WORK INSTRUCTIONS:
a - From the Mount of Olives account, quote the passage between "Since arriving in" and "the training schedule.", inclusive.
b - Using the Mount of Olives account, answer these:
(i) In which direction from the Old City of Jerusalem does the Mount of Olives lie?
(ii) What is the Latin name given for the Lord's Prayer?
(iii) In what year was the site of Jesus' ascension turned into a mosque?

DOCUMENT EXCERPT:
>>>

Author’s note: I had intended on publishing this piece as a Substack Note. Notes are relatively quick and simple installments, as opposed to full-blown essays. However, Notes will only allow you to attach photos at the end of the piece and, as you’ll soon see, this story requires me to place the photos where they’re needed, rather than insert them as a footnote.


On Tuesday, I headed up the Mount of Olives, just to the east of the Old City of Jerusalem. It’s a place where Jesus and the Apostles spent a lot of time.

It’s technically [topographically] not a mountain. It’s just a really, really big, really, really steep hill.

It’s where Jesus began his triumphal entry into Jerusalem on Palm Sunday.

Five nights later, on Holy Thursday, it was at the base of the Mount of Olives, in the Garden of Gethsemane, that he was betrayed and arrested. (In the photo above, the area immediately to the left of the Church of All Nations is the garden.)

Further uphill (if you put the pieces together in Luke’s Gospel), he’d previously taught the Apostles the Lord’s Prayer, popularly known as the “Our Father” or, in Latin, “Pater Noster.”

That location is memorialized at the Cloister of Pater Noster, which I stumbled upon after visiting the Chapel of the Ascension, at the crest of the mount.

The site of the Ascension was my primary objective that morning.

Since arriving in Israel, I’ve been to the place where the angel told Mary that she was blessed among women. I’ve been to the field where the shepherds heard the Christmas news from a “multitude of the heavenly host.”

On Good Friday, I walked the steps of Jesus’ Passion. I’ve knelt at the site of his crucifixion, kissed the stone on which he was anointed, and been inside his tomb.

The location of his Ascension seemed like a pretty logical item to be next on the training schedule.

The chapel on the site where Jesus ascended into Heaven. Hey, is that a souvenir stand? Uh, yep.
The Muslim-run souvenir stand on the location where, 40 days after his resurrection, Jesus ascended to Heaven.

Side note: The Church of the Ascension is maintained, not by any of the Christian churches, but by the Islamic Waqf, which is a sort of counterpart to the Catholic (Franciscan) Custody of the Holy Land. The Waqf is responsible for the care and maintenance of Islamic holy sites and, since they turned the site of Jesus’ ascension into a mosque in 1187, they still run the place, and it’s a mess. I mean, a gross, sloppy, unkempt disgrace.

<<<

DATA UNDER STUDY:
>>>

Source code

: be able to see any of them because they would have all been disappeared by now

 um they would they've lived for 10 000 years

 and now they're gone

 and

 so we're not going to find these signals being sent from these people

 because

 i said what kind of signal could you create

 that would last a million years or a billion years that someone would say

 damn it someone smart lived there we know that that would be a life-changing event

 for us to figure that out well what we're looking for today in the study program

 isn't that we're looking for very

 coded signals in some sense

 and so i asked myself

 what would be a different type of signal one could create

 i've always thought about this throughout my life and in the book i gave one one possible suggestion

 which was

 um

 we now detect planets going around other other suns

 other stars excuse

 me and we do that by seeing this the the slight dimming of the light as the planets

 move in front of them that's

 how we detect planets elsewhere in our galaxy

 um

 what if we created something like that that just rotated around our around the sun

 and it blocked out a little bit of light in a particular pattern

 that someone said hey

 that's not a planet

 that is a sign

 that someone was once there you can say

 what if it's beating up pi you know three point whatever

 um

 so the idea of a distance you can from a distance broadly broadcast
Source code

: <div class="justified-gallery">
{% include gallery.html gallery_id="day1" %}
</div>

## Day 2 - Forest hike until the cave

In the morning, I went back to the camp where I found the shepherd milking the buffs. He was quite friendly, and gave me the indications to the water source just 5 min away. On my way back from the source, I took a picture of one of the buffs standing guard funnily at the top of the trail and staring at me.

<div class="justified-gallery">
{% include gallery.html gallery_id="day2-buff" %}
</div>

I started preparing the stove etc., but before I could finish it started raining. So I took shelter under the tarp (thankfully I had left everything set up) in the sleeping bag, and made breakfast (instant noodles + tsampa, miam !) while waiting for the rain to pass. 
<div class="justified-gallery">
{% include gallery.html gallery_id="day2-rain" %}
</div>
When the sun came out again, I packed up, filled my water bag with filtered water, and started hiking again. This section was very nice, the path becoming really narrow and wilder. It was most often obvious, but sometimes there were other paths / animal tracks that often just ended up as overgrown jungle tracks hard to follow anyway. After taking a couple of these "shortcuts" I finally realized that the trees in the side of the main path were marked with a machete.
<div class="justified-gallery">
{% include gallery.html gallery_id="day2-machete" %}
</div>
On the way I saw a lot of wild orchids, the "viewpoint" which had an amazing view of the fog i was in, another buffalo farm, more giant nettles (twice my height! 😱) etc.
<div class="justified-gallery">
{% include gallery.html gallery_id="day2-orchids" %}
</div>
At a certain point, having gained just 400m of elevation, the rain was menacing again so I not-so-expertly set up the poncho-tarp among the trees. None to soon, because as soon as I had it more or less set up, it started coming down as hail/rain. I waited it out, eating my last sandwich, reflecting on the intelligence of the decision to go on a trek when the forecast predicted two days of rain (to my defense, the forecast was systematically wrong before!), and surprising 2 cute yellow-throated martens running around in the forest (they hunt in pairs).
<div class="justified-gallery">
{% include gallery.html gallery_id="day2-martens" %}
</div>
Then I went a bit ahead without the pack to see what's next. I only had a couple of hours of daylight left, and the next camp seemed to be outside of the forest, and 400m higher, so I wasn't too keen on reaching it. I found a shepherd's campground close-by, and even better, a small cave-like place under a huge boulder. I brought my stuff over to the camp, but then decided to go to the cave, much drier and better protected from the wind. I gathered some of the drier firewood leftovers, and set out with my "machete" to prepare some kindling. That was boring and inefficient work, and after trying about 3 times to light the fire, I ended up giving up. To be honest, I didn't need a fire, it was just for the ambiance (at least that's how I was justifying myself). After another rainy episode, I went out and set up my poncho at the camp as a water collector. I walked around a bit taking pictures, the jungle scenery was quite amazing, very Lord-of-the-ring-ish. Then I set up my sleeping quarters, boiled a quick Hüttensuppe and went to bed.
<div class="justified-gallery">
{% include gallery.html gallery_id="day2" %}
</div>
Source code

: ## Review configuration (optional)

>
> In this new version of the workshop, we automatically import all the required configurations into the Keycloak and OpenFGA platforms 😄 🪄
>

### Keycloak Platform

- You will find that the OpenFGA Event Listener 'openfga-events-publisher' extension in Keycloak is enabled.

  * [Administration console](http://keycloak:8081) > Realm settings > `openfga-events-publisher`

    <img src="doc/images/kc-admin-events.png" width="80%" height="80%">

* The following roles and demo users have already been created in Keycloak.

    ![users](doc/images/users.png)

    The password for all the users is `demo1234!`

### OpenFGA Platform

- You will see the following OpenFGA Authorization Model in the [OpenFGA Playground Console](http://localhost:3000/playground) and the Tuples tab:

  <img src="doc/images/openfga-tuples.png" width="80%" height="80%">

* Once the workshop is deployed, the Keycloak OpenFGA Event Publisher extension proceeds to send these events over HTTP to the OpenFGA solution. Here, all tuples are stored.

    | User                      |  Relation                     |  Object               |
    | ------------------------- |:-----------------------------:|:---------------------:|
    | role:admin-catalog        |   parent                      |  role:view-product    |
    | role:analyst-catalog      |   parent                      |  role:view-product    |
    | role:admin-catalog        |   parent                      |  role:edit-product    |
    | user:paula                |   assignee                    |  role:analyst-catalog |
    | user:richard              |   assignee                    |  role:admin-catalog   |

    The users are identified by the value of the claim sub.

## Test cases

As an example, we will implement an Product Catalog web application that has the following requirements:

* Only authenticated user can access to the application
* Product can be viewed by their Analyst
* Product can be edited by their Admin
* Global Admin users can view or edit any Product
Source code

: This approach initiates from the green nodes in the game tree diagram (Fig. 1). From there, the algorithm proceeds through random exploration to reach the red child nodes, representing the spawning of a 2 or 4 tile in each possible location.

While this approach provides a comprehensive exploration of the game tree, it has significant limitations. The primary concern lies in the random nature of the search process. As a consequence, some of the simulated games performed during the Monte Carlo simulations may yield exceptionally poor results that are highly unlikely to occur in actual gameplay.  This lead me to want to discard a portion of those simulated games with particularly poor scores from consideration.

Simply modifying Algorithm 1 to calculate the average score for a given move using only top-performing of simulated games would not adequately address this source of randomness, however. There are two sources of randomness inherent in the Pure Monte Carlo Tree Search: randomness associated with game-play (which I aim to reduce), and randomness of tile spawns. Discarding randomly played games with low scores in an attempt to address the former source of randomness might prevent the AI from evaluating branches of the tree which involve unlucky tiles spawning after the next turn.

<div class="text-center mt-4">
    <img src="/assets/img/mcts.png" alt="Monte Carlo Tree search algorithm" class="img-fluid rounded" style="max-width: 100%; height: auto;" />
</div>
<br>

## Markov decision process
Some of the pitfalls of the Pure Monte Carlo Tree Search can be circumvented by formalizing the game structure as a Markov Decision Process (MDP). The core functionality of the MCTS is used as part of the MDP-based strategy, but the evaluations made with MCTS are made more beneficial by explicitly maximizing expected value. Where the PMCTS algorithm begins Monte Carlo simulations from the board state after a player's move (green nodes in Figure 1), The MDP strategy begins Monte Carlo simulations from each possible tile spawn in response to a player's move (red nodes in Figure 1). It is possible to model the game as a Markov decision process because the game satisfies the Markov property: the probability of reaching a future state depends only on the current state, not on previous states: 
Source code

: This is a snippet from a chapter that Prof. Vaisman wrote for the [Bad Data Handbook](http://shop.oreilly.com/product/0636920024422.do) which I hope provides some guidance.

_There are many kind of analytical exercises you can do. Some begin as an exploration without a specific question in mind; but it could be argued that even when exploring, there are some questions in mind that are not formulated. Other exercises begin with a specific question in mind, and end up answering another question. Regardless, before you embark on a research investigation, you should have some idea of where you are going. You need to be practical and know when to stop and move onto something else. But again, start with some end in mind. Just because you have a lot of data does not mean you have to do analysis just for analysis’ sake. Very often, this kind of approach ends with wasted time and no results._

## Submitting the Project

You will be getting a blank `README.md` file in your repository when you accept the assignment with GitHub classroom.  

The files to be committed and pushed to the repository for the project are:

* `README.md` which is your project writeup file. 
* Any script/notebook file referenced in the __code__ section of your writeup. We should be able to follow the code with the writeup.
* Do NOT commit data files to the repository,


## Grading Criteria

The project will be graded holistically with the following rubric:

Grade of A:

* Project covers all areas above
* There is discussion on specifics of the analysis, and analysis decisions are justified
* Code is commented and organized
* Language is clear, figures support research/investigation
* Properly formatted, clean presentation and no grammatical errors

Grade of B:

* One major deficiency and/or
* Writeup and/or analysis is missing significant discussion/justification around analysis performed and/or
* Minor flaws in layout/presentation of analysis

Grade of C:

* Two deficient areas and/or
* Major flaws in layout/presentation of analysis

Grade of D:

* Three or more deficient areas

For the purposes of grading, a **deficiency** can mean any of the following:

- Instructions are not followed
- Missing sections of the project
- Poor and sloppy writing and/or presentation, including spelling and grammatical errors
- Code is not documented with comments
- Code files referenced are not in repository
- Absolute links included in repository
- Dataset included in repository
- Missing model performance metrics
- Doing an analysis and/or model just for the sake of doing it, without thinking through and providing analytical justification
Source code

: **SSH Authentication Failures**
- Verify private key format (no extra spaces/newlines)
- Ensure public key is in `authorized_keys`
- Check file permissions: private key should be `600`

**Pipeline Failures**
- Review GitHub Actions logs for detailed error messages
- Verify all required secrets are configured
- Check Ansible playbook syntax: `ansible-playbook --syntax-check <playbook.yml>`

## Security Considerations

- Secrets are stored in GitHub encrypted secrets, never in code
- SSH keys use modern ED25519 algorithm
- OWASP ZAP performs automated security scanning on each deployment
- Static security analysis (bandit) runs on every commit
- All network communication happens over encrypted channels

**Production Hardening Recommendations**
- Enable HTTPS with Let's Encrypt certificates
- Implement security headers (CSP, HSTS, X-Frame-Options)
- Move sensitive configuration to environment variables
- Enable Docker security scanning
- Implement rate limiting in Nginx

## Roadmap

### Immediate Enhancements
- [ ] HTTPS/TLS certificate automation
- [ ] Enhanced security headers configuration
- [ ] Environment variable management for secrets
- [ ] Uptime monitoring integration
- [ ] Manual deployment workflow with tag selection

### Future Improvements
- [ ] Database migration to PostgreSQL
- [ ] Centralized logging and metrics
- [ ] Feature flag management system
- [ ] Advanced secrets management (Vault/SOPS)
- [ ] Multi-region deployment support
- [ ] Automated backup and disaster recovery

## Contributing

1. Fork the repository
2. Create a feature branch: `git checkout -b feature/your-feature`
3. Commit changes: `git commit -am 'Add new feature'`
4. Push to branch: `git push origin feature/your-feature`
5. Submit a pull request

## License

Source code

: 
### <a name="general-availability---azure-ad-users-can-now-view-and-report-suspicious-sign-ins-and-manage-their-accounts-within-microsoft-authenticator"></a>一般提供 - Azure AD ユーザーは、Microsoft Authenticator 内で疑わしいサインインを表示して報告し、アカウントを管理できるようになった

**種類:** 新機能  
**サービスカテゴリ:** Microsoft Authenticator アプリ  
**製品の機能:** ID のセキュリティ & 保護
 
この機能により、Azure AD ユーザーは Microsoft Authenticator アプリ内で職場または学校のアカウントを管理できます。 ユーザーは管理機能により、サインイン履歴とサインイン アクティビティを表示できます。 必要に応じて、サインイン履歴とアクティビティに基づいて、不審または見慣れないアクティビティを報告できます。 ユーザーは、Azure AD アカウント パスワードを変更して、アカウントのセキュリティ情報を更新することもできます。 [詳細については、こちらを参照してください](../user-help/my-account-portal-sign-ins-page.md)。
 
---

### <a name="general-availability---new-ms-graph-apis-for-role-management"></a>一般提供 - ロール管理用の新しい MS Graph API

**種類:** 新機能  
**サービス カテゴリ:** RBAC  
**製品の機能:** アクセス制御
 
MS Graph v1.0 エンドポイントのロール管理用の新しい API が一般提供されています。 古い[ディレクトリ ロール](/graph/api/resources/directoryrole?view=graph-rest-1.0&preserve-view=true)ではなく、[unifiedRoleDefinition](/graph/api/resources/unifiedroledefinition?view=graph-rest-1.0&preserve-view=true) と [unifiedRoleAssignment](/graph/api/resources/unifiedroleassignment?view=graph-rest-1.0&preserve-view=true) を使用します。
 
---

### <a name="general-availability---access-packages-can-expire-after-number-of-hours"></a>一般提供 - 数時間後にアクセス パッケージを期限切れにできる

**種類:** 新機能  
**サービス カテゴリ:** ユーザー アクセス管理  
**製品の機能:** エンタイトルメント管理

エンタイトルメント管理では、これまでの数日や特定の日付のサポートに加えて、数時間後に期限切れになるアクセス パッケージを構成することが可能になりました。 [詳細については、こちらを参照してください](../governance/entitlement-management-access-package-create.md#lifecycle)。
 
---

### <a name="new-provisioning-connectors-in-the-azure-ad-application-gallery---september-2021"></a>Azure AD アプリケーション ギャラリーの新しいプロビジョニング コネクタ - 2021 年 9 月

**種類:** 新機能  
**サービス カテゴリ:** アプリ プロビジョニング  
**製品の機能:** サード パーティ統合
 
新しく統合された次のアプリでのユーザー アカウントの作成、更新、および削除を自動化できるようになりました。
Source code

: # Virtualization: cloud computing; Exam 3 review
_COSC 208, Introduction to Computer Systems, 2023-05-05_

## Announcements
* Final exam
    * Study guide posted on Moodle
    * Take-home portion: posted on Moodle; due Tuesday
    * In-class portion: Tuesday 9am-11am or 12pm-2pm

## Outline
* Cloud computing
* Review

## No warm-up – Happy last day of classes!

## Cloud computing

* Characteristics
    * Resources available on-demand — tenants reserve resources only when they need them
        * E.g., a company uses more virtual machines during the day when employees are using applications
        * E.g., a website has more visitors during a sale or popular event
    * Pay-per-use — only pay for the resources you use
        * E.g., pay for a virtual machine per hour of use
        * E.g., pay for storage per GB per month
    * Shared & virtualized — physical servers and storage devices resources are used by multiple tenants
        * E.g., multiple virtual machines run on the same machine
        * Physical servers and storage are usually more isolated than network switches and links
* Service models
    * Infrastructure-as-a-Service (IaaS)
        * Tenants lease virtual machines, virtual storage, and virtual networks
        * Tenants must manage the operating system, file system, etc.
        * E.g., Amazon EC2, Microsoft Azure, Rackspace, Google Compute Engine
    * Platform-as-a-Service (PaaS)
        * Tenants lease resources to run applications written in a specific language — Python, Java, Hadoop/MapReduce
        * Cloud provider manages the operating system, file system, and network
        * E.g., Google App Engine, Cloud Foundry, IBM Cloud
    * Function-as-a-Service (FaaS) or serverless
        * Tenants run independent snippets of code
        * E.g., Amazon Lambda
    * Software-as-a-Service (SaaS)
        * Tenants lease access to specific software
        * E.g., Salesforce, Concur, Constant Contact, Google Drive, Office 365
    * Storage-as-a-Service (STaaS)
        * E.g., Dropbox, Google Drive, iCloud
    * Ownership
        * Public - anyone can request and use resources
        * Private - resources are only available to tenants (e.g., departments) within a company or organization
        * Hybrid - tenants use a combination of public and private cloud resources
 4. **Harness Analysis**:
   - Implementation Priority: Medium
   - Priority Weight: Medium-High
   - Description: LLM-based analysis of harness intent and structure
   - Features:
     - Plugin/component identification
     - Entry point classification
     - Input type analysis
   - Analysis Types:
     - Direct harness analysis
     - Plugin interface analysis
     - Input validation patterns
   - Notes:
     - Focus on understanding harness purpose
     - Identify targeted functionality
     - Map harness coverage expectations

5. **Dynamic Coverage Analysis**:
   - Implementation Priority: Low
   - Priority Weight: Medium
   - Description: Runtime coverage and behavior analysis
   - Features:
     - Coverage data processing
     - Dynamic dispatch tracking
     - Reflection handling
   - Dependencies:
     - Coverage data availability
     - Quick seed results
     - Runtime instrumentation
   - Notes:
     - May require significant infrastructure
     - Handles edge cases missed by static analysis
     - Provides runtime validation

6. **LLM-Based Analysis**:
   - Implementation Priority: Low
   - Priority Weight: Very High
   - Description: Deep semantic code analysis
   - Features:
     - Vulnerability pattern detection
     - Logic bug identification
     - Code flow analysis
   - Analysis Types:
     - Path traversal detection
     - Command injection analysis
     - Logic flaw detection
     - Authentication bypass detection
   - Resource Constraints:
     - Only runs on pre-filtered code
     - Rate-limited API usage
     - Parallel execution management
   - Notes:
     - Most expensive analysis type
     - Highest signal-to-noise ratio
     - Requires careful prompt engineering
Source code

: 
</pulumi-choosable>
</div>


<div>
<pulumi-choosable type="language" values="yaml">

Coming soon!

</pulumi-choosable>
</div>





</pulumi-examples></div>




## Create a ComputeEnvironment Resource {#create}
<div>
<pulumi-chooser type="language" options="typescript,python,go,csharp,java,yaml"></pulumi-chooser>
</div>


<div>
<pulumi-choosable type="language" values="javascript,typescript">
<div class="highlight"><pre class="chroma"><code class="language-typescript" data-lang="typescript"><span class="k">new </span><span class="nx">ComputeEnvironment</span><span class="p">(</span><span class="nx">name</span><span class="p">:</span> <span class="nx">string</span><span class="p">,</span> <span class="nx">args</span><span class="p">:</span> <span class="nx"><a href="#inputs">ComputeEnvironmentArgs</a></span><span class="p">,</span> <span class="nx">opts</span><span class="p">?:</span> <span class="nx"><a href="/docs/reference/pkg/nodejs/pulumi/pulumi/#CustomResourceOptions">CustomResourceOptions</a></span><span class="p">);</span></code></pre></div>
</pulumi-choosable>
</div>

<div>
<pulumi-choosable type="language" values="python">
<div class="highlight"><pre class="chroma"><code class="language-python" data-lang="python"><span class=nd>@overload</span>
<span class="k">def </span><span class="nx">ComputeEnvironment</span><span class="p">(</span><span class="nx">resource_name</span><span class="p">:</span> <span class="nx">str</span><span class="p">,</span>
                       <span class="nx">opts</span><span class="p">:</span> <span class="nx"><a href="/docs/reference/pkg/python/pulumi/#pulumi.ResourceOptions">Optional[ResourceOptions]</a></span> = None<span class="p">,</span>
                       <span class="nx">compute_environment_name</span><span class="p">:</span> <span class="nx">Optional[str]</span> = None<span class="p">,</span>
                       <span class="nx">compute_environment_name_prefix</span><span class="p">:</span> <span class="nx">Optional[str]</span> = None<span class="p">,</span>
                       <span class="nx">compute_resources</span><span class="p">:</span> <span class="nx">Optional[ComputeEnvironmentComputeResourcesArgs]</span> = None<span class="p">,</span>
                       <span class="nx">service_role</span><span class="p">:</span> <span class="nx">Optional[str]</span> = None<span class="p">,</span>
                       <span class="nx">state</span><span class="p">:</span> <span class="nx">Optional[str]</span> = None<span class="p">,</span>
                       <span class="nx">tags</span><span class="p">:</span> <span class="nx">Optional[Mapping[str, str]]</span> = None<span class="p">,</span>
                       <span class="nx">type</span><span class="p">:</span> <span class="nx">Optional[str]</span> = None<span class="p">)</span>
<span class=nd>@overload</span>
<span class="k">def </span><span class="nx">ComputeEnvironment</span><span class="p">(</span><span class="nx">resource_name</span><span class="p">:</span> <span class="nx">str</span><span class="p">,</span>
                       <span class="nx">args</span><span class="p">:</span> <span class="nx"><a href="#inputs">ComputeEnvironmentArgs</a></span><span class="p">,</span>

<<<

ANSWERS TO THE EXERCISE:
a -
Since arriving in Israel, I’ve been to the place where the angel told Mary that she was blessed among women. I’ve been to the field where the shepherds heard the Christmas news from a “multitude of the heavenly host.”

On Good Friday, I walked the steps of Jesus’ Passion. I’ve knelt at the site of his crucifixion, kissed the stone on which he was anointed, and been inside his tomb.

The location of his Ascension seemed like a pretty logical item to be next on the training schedule.

b -
(i) To the east.
(ii) "Pater Noster."
(iii) 1187.